Graduate Student / Postdoc Seminar
New and improved Johnson-Lindenstrauss embeddings via the Restricted Isometry Property
Speaker: Felix Krahmer, Hausdorff Center for Mathematics, University of Bonn
Location: Warren Weaver Hall 1302
Date: Friday, March 25, 2011, 1 p.m.
Synopsis:
The Johnson-Lindenstrauss (JL) Lemma states that any set of \(p\) points in high dimensional Euclidean space can be embedded into \(O(\delta^{-2}\log(p))\) dimensions, without distorting the distance between any two points by more than a factor between \(1-\delta\) and \(1+\delta\). We establish a new connection between the JL Lemma and the Restricted Isometry Property (RIP), a well-known concept in the theory of sparse recovery often used for showing the success of \(\ell_1\)-minimization.
Consider an \(m \times N\) matrix satisfying the \((k,\delta_{k})\)-RIP with randomized column signs and an arbitrary set \(E\) of \(O(e^k)\) points in \(\mathbb{R}^N\).

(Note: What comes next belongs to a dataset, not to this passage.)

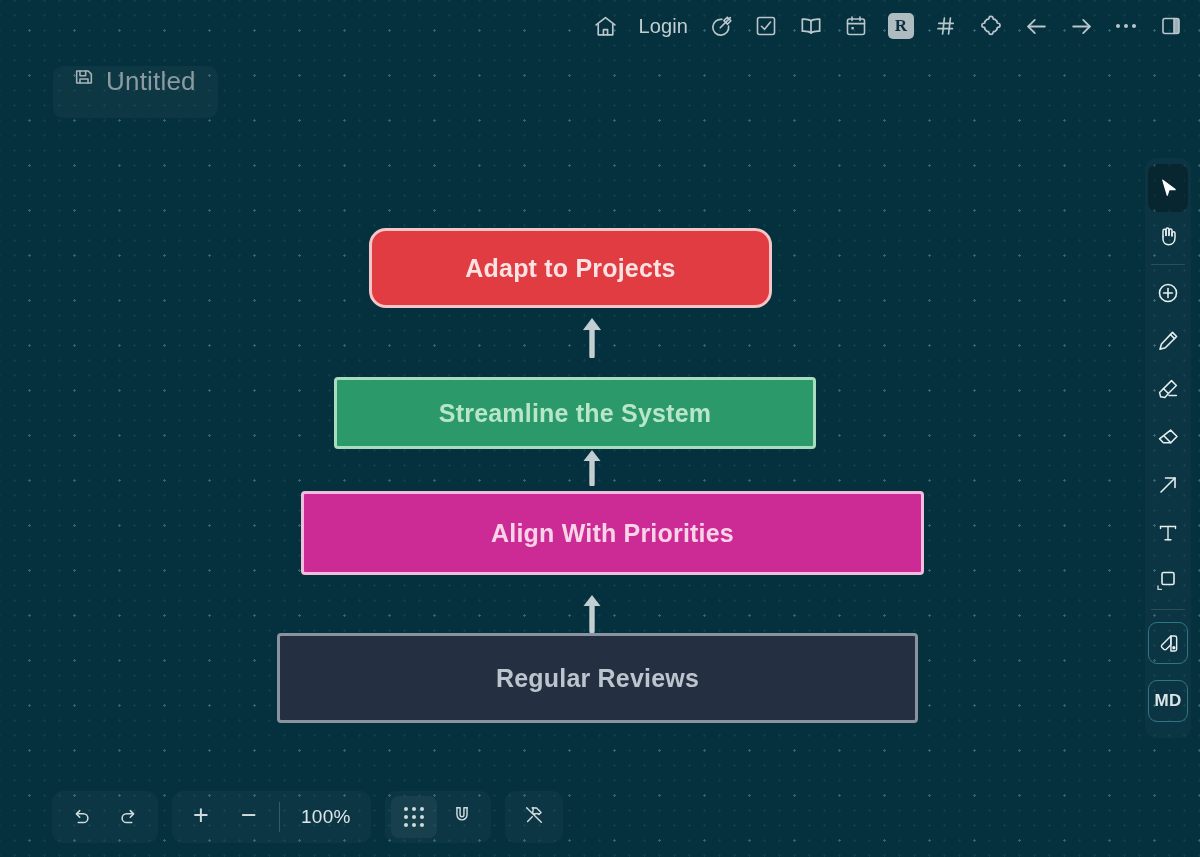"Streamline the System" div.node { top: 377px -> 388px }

We show that with high probability, such a matrix with randomized column signs maps \(E\) into \(\mathbb{R}^m\) without distorting the distance between any two points by more than a factor of \(1\pm4\delta_k\). Consequently, matrices satisfying the Restricted Isometry of optimal order provide optimal Johnson-Lindenstrauss embeddings up to a logarithmic factor in \(N\). Moreover, our results yield the best known bounds on the necessary embedding dimension \(m\) for a wide class of structured random matrices. In particular, for partial Fourier and partial Hadamard matrices, our method optimizes the dependence of \(m\) on the distortion \(\delta\) : We improve the recent bound \(m = O(\delta^{-4}\log(p)\log^4(N))\) of Ailon and Liberty (2010) to \(m = O(\delta^{-2}\log(p)\log^4(N))\), which is optimal up to the logarithmic factors in \(N\). Our results also have a direct application in the area of compressed sensing for redundant dictionaries.
This is joint work with Rachel Ward.